Text excerpt:
Oh, nice change in the method, way friendlier to read!

Guess we need a nice test comment of course.
I'm fairly confident about the test, don't really think we need more. The only thing that I'm not sure of is the last part which doesn't use the entity query factory as the other tests do in that class (in general, I feel this class could use some cleanup, but oh well).

Leaving on NR though to get more potential eyeballs on this one, the more the better as this is really tricky stuff.

swentel’s picture

don't really think we need more

Actually, to answer myself on that, we might explicitly test that the data is removed from the deleted field table, so we're really sure that we're ok, even though we have other tests in the same class that test that behavior.

catch’s picture

So the patch in itself looks good, but do we have test coverage for things like updating a node with deleted field values to add new data etc. - i.e. are there any more queries missing deleted = 1?

Data excerpts:

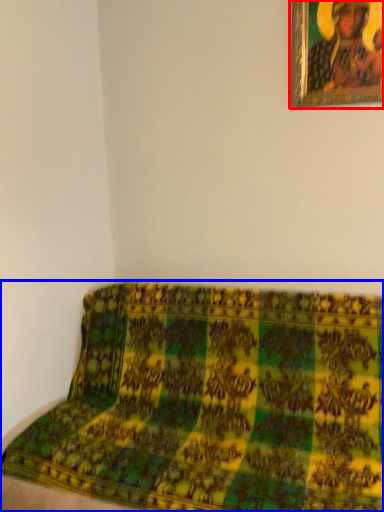
Question: Which object is closer to the camera taking this photo, picture frame (highlighted by a red box) or furniture (highlighted by a blue box)?

Choices:
 (A) picture frame
 (B) furniture

Answer: (B)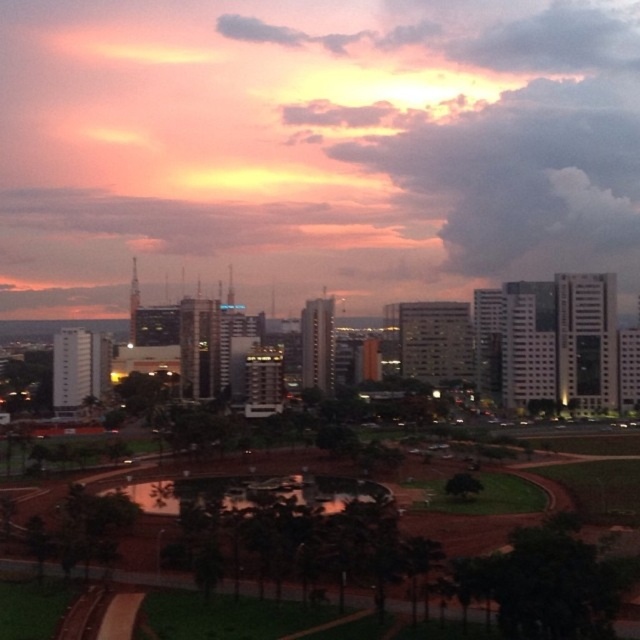
The image size is (640, 640). What do you see at coordinates (314, 148) in the screenshot? I see `matte orange sky at upper center` at bounding box center [314, 148].

Is matte orange sky at upper center closer to camera compared to green grass at center?

No, matte orange sky at upper center is behind green grass at center.

Who is more distant from viewer, (515, 252) or (534, 552)?

The point (515, 252) is more distant.

Locate an element on the screen. matte orange sky at upper center is located at coordinates (314, 148).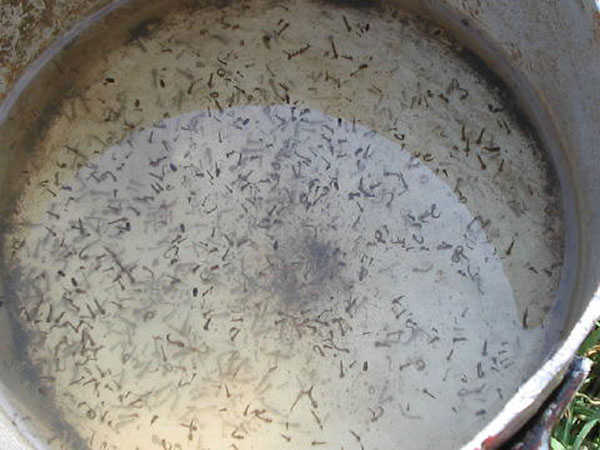
At what (x,y) coordinates should I click in order to perform the action: click on metal pan. Please return your answer as a coordinate pair (x, y). Image resolution: width=600 pixels, height=450 pixels. Looking at the image, I should click on (559, 52).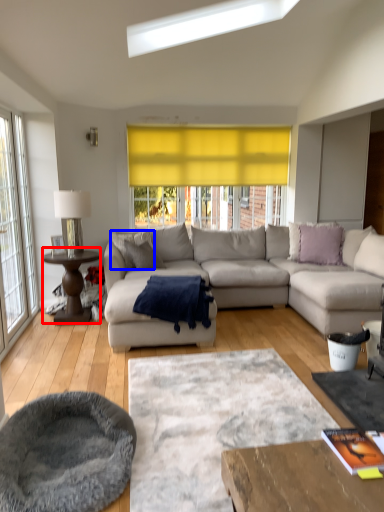
Question: Which object is closer to the camera taking this photo, coffee table (highlighted by a red box) or pillow (highlighted by a blue box)?

Choices:
 (A) coffee table
 (B) pillow

Answer: (A)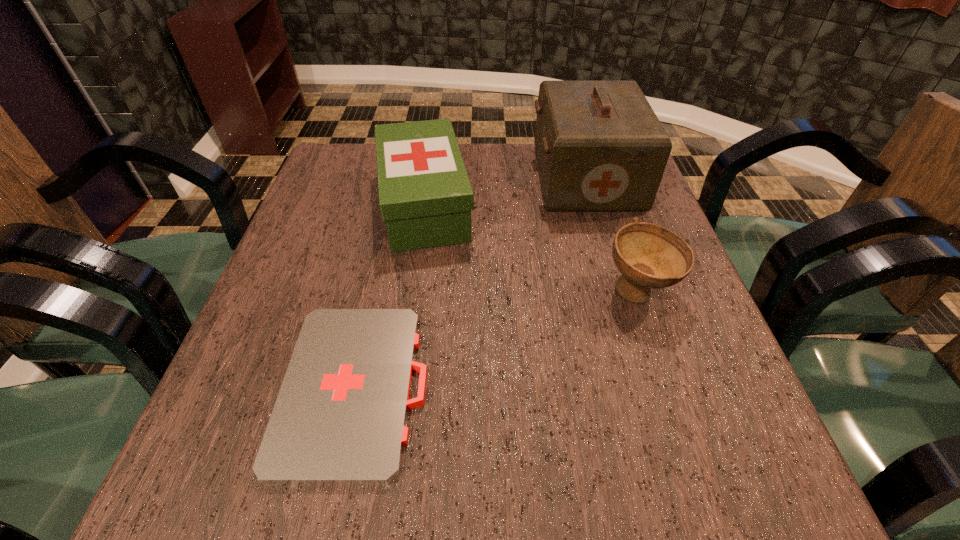
Locate an element on the screen. The image size is (960, 540). object present at the near edge is located at coordinates (340, 416).

Find the location of a particular element. The image size is (960, 540). object present at the left edge is located at coordinates (340, 416).

The height and width of the screenshot is (540, 960). In order to click on the first-aid kit present at the right edge in this screenshot , I will do `click(600, 146)`.

Identify the location of soup bowl present at the right edge. (x=648, y=256).

This screenshot has height=540, width=960. Find the location of `object present at the near left corner`. object present at the near left corner is located at coordinates [340, 416].

Find the location of a particular element. The height and width of the screenshot is (540, 960). object that is at the far right corner is located at coordinates (600, 146).

This screenshot has width=960, height=540. Find the location of `blank space at the far edge of the desktop`. blank space at the far edge of the desktop is located at coordinates (486, 184).

At what (x,y) coordinates should I click in order to perform the action: click on vacant space at the near edge of the desktop. Please return your answer as a coordinate pair (x, y). Image resolution: width=960 pixels, height=540 pixels. Looking at the image, I should click on (447, 503).

Where is `free region at the left edge`? This screenshot has width=960, height=540. free region at the left edge is located at coordinates (324, 198).

Where is `vacant area at the right edge`? This screenshot has width=960, height=540. vacant area at the right edge is located at coordinates (684, 445).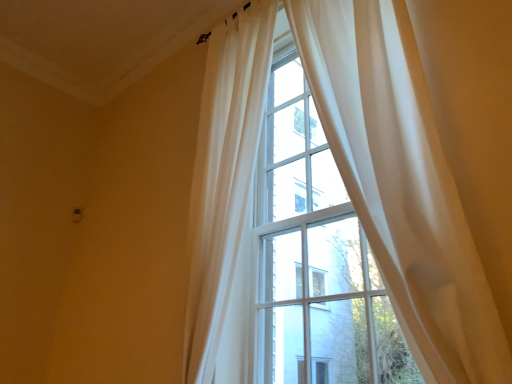
Question: Is sheer white curtain at upper right, which is the second curtain in left-to-right order, aimed at sheer white curtain at upper center, arranged as the 1th curtain when viewed from the left?

Choices:
 (A) no
 (B) yes

Answer: (A)

Question: Is sheer white curtain at upper right, which is the second curtain in left-to-right order, oriented away from sheer white curtain at upper center, arranged as the 1th curtain when viewed from the left?

Choices:
 (A) no
 (B) yes

Answer: (A)

Question: Can you confirm if sheer white curtain at upper right, which is counted as the first curtain, starting from the right, is shorter than sheer white curtain at upper center, which is the second curtain from right to left?

Choices:
 (A) yes
 (B) no

Answer: (A)

Question: Is the position of sheer white curtain at upper right, which is counted as the first curtain, starting from the right, more distant than that of sheer white curtain at upper center, which is the second curtain from right to left?

Choices:
 (A) no
 (B) yes

Answer: (A)

Question: Is sheer white curtain at upper right, which is the second curtain in left-to-right order, closer to camera compared to sheer white curtain at upper center, arranged as the 1th curtain when viewed from the left?

Choices:
 (A) no
 (B) yes

Answer: (B)

Question: From a real-world perspective, is sheer white curtain at upper right, which is the second curtain in left-to-right order, beneath sheer white curtain at upper center, arranged as the 1th curtain when viewed from the left?

Choices:
 (A) yes
 (B) no

Answer: (A)

Question: Is sheer white curtain at upper center, arranged as the 1th curtain when viewed from the left, positioned beyond the bounds of sheer white curtain at upper right, which is counted as the first curtain, starting from the right?

Choices:
 (A) no
 (B) yes

Answer: (B)

Question: From the image's perspective, is sheer white curtain at upper center, which is the second curtain from right to left, beneath sheer white curtain at upper right, which is the second curtain in left-to-right order?

Choices:
 (A) yes
 (B) no

Answer: (A)

Question: Considering the relative positions of sheer white curtain at upper center, which is the second curtain from right to left, and sheer white curtain at upper right, which is the second curtain in left-to-right order, in the image provided, is sheer white curtain at upper center, which is the second curtain from right to left, to the left of sheer white curtain at upper right, which is the second curtain in left-to-right order, from the viewer's perspective?

Choices:
 (A) yes
 (B) no

Answer: (A)

Question: Is sheer white curtain at upper center, arranged as the 1th curtain when viewed from the left, facing away from sheer white curtain at upper right, which is counted as the first curtain, starting from the right?

Choices:
 (A) yes
 (B) no

Answer: (B)

Question: From the image's perspective, does sheer white curtain at upper center, arranged as the 1th curtain when viewed from the left, appear higher than sheer white curtain at upper right, which is the second curtain in left-to-right order?

Choices:
 (A) yes
 (B) no

Answer: (B)

Question: Is sheer white curtain at upper center, arranged as the 1th curtain when viewed from the left, touching sheer white curtain at upper right, which is the second curtain in left-to-right order?

Choices:
 (A) no
 (B) yes

Answer: (A)

Question: Considering the positions of point (402, 14) and point (245, 117), is point (402, 14) closer or farther from the camera than point (245, 117)?

Choices:
 (A) farther
 (B) closer

Answer: (B)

Problems to work on:
#1 Answer these questions about the forum thread excerpt:
(a) What does the first commenter think the test class could use in general?
(b) What reason does the first commenter give for leaving it on NR?
(c) What does swentel suggest testing explicitly?
#2 Rewrite the paragraph in the forum thread excerpt that begins "I'm fairly confident about the test" as a short bulleted list that keeps its main points.
The data above comes from a separate source and has no connection to the text.

Task responses:
#1
(a) Some cleanup.
(b) To get more potential eyeballs on it, since it is really tricky stuff.
(c) That the data is removed from the deleted field table.

#2
- The writer is fairly confident about the test and doesn't think more is needed.
- The only uncertain part is the last one, which doesn't use the entity query factory the way the other tests in that class do.
- The writer feels the class could use some cleanup in general.